To answer your question, I started training here 8th January, so only a month or so.  

This Saturday Im going to watch one of the top fighters from the gym, Parawit fight.  There's a video of him training here 





 
Last time I saw him fight it only took him about 30 seconds to completely devistate his opponent for an easy win.


----------



## David Weatherly (Feb 19, 2009)

Good to have an update, hope you're feeling better.  Thanks for posting the video, let us know how the fight turns out.


----------



## jackwalsh (Mar 8, 2009)

Sweet blog, haven't checked the vids yet, but that sounds intense. How much is it costing you? And how much prior experience did you have?
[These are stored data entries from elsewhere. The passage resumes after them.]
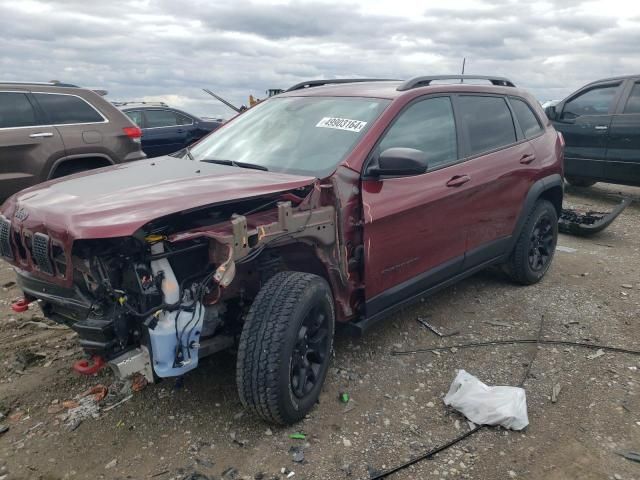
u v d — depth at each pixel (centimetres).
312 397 303
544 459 277
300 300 280
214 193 276
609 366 368
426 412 314
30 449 280
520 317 444
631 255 626
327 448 281
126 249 259
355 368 357
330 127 364
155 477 260
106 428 296
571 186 1061
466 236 414
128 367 257
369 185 334
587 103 923
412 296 385
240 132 409
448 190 383
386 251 345
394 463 271
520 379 351
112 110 732
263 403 274
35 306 449
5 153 631
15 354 371
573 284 524
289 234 289
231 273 261
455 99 419
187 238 258
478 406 307
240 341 276
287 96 434
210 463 269
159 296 258
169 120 1125
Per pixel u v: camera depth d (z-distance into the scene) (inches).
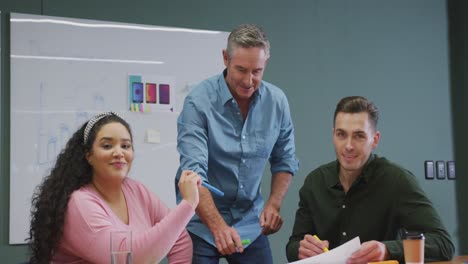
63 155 83.0
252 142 98.3
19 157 132.2
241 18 155.3
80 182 81.6
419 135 173.3
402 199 91.4
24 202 132.1
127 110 141.9
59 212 78.3
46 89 135.2
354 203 94.3
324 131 161.9
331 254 75.5
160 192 144.3
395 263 75.9
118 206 83.1
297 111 159.3
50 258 79.1
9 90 132.6
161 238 75.5
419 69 174.9
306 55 161.6
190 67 148.7
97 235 76.0
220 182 98.4
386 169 93.8
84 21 139.3
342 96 164.7
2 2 133.5
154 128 144.3
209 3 152.1
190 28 149.6
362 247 77.6
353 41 167.6
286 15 160.4
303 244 84.1
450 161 175.9
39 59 135.0
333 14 165.8
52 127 135.1
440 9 179.2
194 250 95.1
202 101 96.7
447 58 178.4
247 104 98.5
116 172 81.4
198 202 83.9
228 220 99.0
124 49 142.5
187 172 80.3
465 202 176.7
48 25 136.2
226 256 97.4
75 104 137.4
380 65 170.2
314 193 97.8
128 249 66.9
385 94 170.2
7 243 131.0
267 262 99.8
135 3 144.6
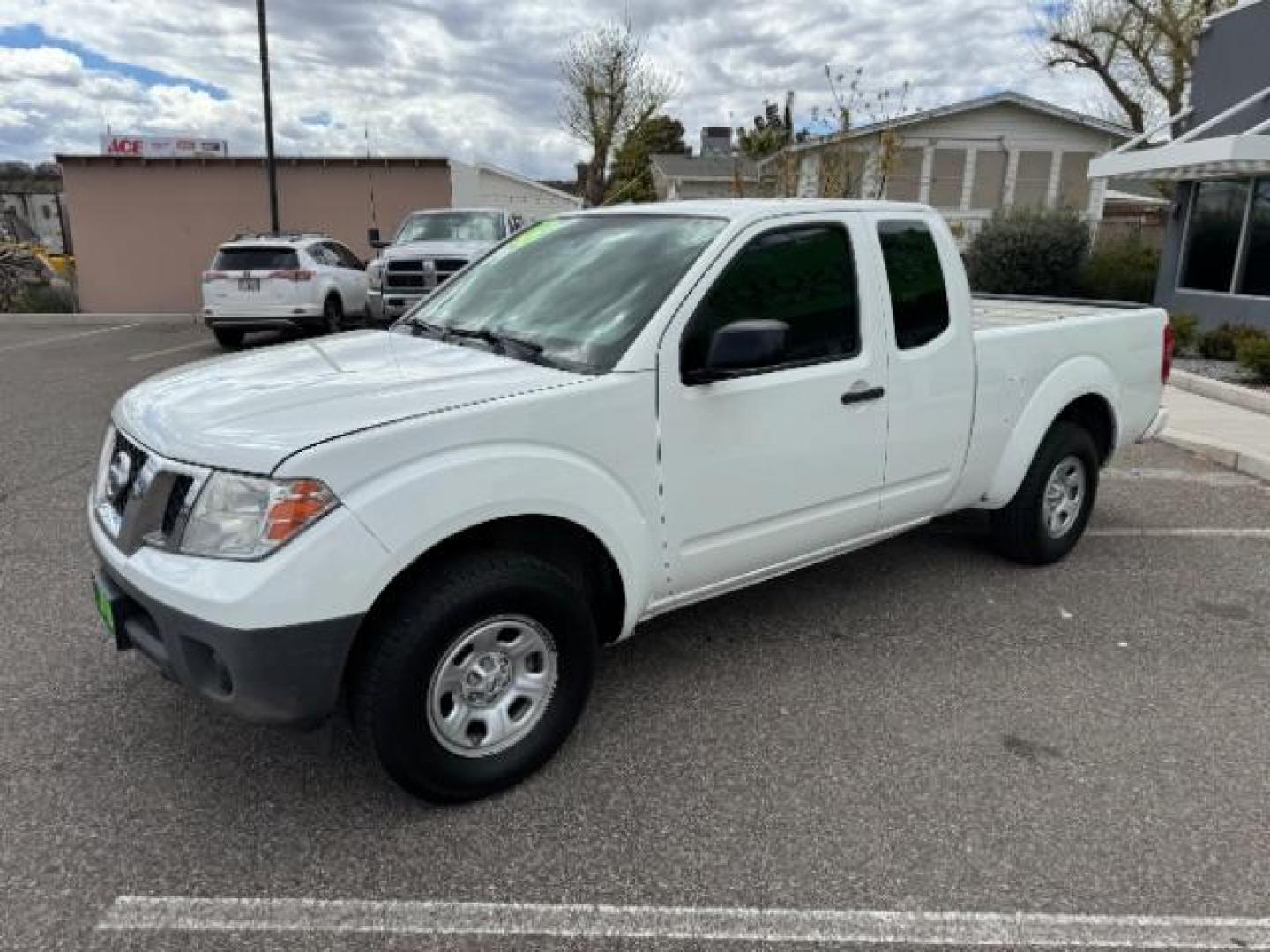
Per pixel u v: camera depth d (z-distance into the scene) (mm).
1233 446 7219
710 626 4211
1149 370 5203
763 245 3416
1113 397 4938
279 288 12914
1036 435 4523
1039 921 2424
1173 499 6238
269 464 2459
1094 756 3188
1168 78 24859
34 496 6039
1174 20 22719
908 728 3361
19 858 2617
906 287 3877
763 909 2465
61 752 3141
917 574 4844
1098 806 2910
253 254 13133
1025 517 4715
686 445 3188
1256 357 10000
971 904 2484
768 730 3342
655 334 3090
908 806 2904
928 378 3941
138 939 2336
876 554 5137
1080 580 4777
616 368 3029
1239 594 4609
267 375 3145
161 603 2516
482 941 2352
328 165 19422
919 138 26312
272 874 2574
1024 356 4414
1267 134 13297
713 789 2992
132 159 19062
I'd be very interested in doing something like this in the future.


----------



## Akira (Mar 9, 2009)

Thanks Jack, to answer your questions, training for 1-2 months at Sasiprapa costs around 15,000 THB (Thai baht).  If you are training for longer and fighting for the gym it's cheaper than that.
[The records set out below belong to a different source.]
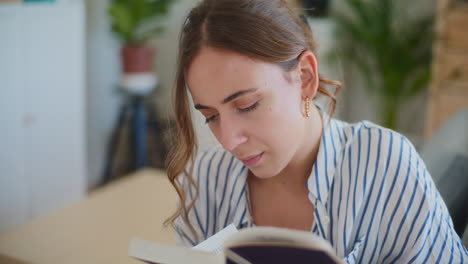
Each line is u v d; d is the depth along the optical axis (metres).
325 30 3.31
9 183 2.52
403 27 3.29
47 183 2.74
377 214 0.93
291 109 0.81
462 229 1.15
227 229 0.88
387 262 0.97
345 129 1.00
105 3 3.36
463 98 2.98
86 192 3.29
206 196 1.06
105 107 3.55
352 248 0.96
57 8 2.63
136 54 3.20
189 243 1.08
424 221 0.90
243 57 0.75
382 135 0.95
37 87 2.59
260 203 1.00
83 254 1.34
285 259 0.59
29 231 1.48
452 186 1.19
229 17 0.76
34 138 2.62
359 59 3.46
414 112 3.52
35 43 2.54
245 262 0.61
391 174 0.92
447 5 2.91
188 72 0.80
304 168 0.95
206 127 1.14
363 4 3.26
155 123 3.61
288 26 0.81
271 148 0.81
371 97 3.67
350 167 0.95
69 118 2.81
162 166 3.46
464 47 2.92
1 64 2.39
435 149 1.36
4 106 2.43
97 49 3.38
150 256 0.71
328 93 0.97
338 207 0.94
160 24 3.50
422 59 3.25
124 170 3.66
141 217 1.59
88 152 3.45
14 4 2.40
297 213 0.98
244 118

As far as prior experience, I got my black belt in Shotokan Karate, did about 3 years of ging mo kune kung fu and about 12 months in Shaolin Chokra kung fu.  I've been training in muay thai on and off for about 5 years nows, but strictly in muay thai for 15 months before I came here.  This is not an easy place to learn if you are a beginner, or have little experience.


----------



## Jarrod G. (Mar 10, 2009)

I agree with Akira...I have been training strictly Muay Thai for the last 3 years or so, and even I am finding the Training in Thailand pretty intensive.  We do get beginnners at the camp I train at but I don't think that they really get any more benfit from learning here than they would from learning back home in Canada.  

I would recommend learning the basics in a gym around where you live, then coming to Thailand to refine your skills and expand your arsenal.


----------



## Thunder Foot (Mar 11, 2009)

Akira, 
Excellent to hear! I've trained at Sasiprapa Camp a few times, the last of which was last year. Thakooon is great and really looks after you, so be sure to ask him any questions or concerns. Paowarit is amazing, I met him the last few times I was there. Great technical fighter, and lightening quick too! Also one of my favs was Sandej. He's usually really busy, but he's a great character with excellent skill, and pretty high in the Lumpini rankings. I swear, if some of the Japanese fight clubs only looked to Sasiprapa camp for possible K-1 considerations, they'd have an overrun of great fighters haha.
I currently reside in the US, training with a few Sasiprapa guys and others that came from Thailand... the biggest from Sasiprapa being B.M. Sasiprapa who was big back in the 90's. He's really good friends with Thakoon as well. Have you had the chance of doing any fights while you're there? Thakoon is really good at finding opponents at your skill level, so not to worry. How long is your intended stay there?

[edit]: BM should be back in Thailand now, but I'm not sure if he's back at Sasiprapa now or not. I haven't heard from him in a while.

Its so great to hear the experience of someone from the same camp.


----------



## MrLane (Jul 31, 2009)

Awesome 

I've got the silly idea in my head of going across for a few weeks and I'm trying to talk myself out of it, and failing!

Did you go by yourself? Train a lot before hand? Go across with the aim to fight?

Opening a gym is a dream of mine too. I've got a long way to go but never say never mate!


----------



## Akira (Aug 2, 2009)

Just do it mate.  You won't be young forever.

I'd only trained in muay thai for about 9 months before hand but done years of kung fu and karate.  In hindsight, I wouldn't recommend coming over here with no fight experience but each to their own. I came over here with the intention to fight so I came to a well connected gym in Bangkok, but even they have had problems matching me up with opponents.  

My first fight was against a thai with 10 fights who just got out of prison (I had had none, and never been to prison).  This is about as easy as it gets.

I did come over here by myself, but I'd been to thailand previously so I already made friends here.


----------